▶ **Task statement**: A stretch of the entries below is to be set down exactly, running from the line with "224 196 3455" through the line with "289 636 2660", both included, and no other line.

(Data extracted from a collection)
Start of Block

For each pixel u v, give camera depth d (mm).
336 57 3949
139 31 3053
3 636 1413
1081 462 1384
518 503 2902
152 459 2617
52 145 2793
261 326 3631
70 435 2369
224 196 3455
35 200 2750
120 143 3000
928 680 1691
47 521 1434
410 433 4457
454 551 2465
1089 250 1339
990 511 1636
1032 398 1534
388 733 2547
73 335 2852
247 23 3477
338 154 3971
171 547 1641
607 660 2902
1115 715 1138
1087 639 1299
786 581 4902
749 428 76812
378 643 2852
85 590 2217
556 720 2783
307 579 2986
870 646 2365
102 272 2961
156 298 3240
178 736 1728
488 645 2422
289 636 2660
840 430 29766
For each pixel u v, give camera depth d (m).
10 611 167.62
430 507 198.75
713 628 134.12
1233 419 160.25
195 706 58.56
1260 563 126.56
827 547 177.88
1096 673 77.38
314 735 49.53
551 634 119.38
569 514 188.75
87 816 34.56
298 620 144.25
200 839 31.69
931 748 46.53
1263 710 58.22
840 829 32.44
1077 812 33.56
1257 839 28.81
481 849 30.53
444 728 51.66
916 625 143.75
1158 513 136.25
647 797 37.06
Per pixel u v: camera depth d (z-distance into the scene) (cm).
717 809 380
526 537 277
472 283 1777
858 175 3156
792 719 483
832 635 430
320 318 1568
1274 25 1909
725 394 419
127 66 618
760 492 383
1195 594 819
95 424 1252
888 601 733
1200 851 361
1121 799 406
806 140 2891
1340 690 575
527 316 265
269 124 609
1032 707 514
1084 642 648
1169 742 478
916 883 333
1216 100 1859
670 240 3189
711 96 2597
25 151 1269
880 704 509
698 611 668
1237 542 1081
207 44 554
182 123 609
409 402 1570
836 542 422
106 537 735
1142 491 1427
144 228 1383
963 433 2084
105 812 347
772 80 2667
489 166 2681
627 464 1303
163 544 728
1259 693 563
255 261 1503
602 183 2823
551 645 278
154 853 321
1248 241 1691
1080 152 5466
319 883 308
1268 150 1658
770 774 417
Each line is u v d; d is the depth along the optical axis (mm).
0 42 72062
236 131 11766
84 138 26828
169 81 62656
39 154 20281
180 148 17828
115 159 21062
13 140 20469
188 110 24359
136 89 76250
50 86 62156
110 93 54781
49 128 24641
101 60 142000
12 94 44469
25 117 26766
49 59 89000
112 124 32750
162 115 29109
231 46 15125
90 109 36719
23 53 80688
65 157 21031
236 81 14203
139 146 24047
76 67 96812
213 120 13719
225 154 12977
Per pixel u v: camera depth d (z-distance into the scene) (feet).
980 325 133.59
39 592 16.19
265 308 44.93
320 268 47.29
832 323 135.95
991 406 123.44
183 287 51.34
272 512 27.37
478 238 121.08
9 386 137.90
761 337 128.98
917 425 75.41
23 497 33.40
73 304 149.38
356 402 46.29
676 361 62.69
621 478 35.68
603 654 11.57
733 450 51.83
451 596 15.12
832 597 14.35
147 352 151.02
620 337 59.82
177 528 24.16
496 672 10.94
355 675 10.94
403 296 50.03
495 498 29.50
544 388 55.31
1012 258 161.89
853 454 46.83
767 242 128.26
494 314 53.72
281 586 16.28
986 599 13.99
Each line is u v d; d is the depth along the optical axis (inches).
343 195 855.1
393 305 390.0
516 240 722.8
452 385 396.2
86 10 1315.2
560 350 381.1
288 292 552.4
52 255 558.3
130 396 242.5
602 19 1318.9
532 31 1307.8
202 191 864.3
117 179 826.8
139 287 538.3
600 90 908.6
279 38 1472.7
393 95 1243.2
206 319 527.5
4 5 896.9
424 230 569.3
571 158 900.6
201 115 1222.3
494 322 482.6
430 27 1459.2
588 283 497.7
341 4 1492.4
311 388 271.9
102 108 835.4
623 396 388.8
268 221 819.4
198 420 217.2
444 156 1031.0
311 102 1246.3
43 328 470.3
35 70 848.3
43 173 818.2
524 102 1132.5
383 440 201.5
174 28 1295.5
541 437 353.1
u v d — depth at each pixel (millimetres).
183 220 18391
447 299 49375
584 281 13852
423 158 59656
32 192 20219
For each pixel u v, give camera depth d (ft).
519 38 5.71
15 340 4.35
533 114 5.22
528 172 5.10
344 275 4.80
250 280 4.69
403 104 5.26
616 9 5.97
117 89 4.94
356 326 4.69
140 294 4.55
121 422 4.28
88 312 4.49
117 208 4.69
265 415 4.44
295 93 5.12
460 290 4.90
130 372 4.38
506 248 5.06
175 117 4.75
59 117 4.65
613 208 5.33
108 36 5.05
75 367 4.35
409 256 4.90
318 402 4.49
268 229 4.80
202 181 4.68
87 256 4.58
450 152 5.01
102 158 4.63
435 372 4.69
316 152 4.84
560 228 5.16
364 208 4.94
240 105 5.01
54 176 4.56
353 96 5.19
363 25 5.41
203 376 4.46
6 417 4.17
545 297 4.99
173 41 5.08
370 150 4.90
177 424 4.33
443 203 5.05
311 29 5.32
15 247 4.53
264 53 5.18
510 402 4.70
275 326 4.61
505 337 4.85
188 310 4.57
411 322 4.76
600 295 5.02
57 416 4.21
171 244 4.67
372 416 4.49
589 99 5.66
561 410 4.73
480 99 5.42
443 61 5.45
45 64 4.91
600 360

End of Block

▶ **Reply**:
224 196 3455
35 200 2750
120 143 3000
928 680 1691
47 521 1434
410 433 4457
454 551 2465
1089 250 1339
990 511 1636
1032 398 1534
388 733 2547
73 335 2852
247 23 3477
338 154 3971
171 547 1641
607 660 2902
1115 715 1138
1087 639 1299
786 581 4902
749 428 76812
378 643 2852
85 590 2217
556 720 2783
307 579 2986
870 646 2365
102 272 2961
156 298 3240
178 736 1728
488 645 2422
289 636 2660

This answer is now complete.